By April 8, the script was very close to the finished shooting script; dialogue and scenes are largely intact. The script gives credit to Lubitsch as well as Wilder, Brackett, and Walter Reisch, who wrote a memo to MGM saying that all three writers felt Lubitsch was more than entitled to a credit. On April 12, Lubitsch wrote Raphaelson that work on the script was proceeding smoothly and that he certainly would have wanted Raphaelson to work on the project if he hadn’t been busy with a play. He told him that he was disappointed that he hadn’t been able to get more money for the MGM deal, but that the outlook for the Lubitsch/Selznick company had become so dim that he had been forced to compromise.
With the script approaching its final stages, it was time for Lubitsch to convince Garbo that she could do the film. (Although she had actually signed a one-picture contract in December 1938 for $125,000, a steep drop from her mammoth salary of $275,000 for Anna Karenina, Garbo always reserved the right to walk, which accounted for the cancellation clause in MGM’s contract with Lubitsch.)

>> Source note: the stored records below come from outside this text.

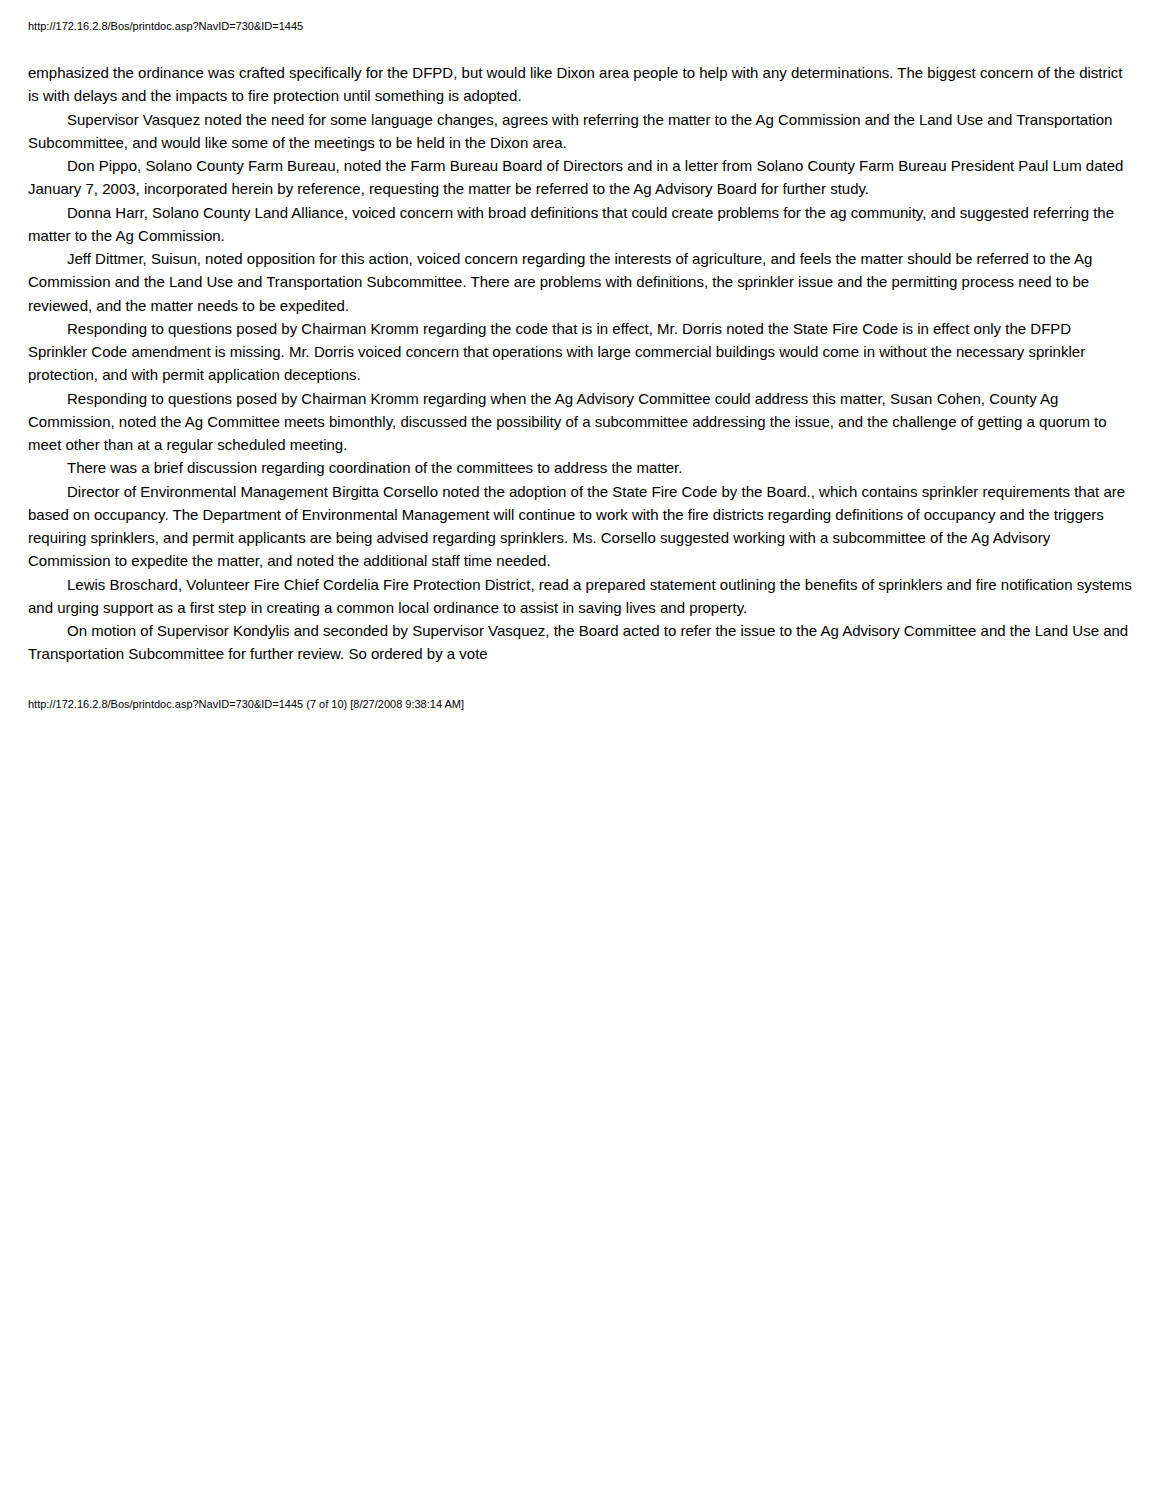http://172.16.2.8/Bos/printdoc.asp?NavID=730&ID=1445
emphasized the ordinance was crafted specifically for the DFPD, but would like Dixon area people to help with any determinations. The biggest concern of the district is with delays and the impacts to fire protection until something is adopted.
Supervisor Vasquez noted the need for some language changes, agrees with referring the matter to the Ag Commission and the Land Use and Transportation Subcommittee, and would like some of the meetings to be held in the Dixon area.
Don Pippo, Solano County Farm Bureau, noted the Farm Bureau Board of Directors and in a letter from Solano County Farm Bureau President Paul Lum dated January 7, 2003, incorporated herein by reference, requesting the matter be referred to the Ag Advisory Board for further study.
Donna Harr, Solano County Land Alliance, voiced concern with broad definitions that could create problems for the ag community, and suggested referring the matter to the Ag Commission.
Jeff Dittmer, Suisun, noted opposition for this action, voiced concern regarding the interests of agriculture, and feels the matter should be referred to the Ag Commission and the Land Use and Transportation Subcommittee. There are problems with definitions, the sprinkler issue and the permitting process need to be reviewed, and the matter needs to be expedited.
Responding to questions posed by Chairman Kromm regarding the code that is in effect, Mr. Dorris noted the State Fire Code is in effect only the DFPD Sprinkler Code amendment is missing. Mr. Dorris voiced concern that operations with large commercial buildings would come in without the necessary sprinkler protection, and with permit application deceptions.
Responding to questions posed by Chairman Kromm regarding when the Ag Advisory Committee could address this matter, Susan Cohen, County Ag Commission, noted the Ag Committee meets bimonthly, discussed the possibility of a subcommittee addressing the issue, and the challenge of getting a quorum to meet other than at a regular scheduled meeting.
There was a brief discussion regarding coordination of the committees to address the matter.
Director of Environmental Management Birgitta Corsello noted the adoption of the State Fire Code by the Board., which contains sprinkler requirements that are based on occupancy. The Department of Environmental Management will continue to work with the fire districts regarding definitions of occupancy and the triggers requiring sprinklers, and permit applicants are being advised regarding sprinklers. Ms. Corsello suggested working with a subcommittee of the Ag Advisory Commission to expedite the matter, and noted the additional staff time needed.
Lewis Broschard, Volunteer Fire Chief Cordelia Fire Protection District, read a prepared statement outlining the benefits of sprinklers and fire notification systems and urging support as a first step in creating a common local ordinance to assist in saving lives and property.
On motion of Supervisor Kondylis and seconded by Supervisor Vasquez, the Board acted to refer the issue to the Ag Advisory Committee and the Land Use and Transportation Subcommittee for further review. So ordered by a vote
http://172.16.2.8/Bos/printdoc.asp?NavID=730&ID=1445 (7 of 10) [8/27/2008 9:38:14 AM]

She drove to MGM for a conference but didn’t want to get out of her car. An obliging Lubitsch got into the passenger seat and sat with her for the next two hours. The actress’s main fears revolved around the drunk scene; she thought it was not right for her and, she admitted, she was also ashamed to act drunk in front of other actors. After much coaxing, she agreed to try the scene, and the film.
Production began on May 31 and continued for fifty-eight days. As always, Garbo’s insecurity manifested itself as paranoia; anybody who wasn’t absolutely necessary to the production was barred from the set. Nevertheless, Billy Wilder would sneak on the soundstage to watch Lubitsch direct surrounded by a skeleton crew. One day Wilder was at least thirty feet away, not making a sound, when everything suddenly got very quiet and two grips put a blackboard in front of him. “Nobody said for me to leave, they just put this here, and I knew that Garbo had felt my presence.”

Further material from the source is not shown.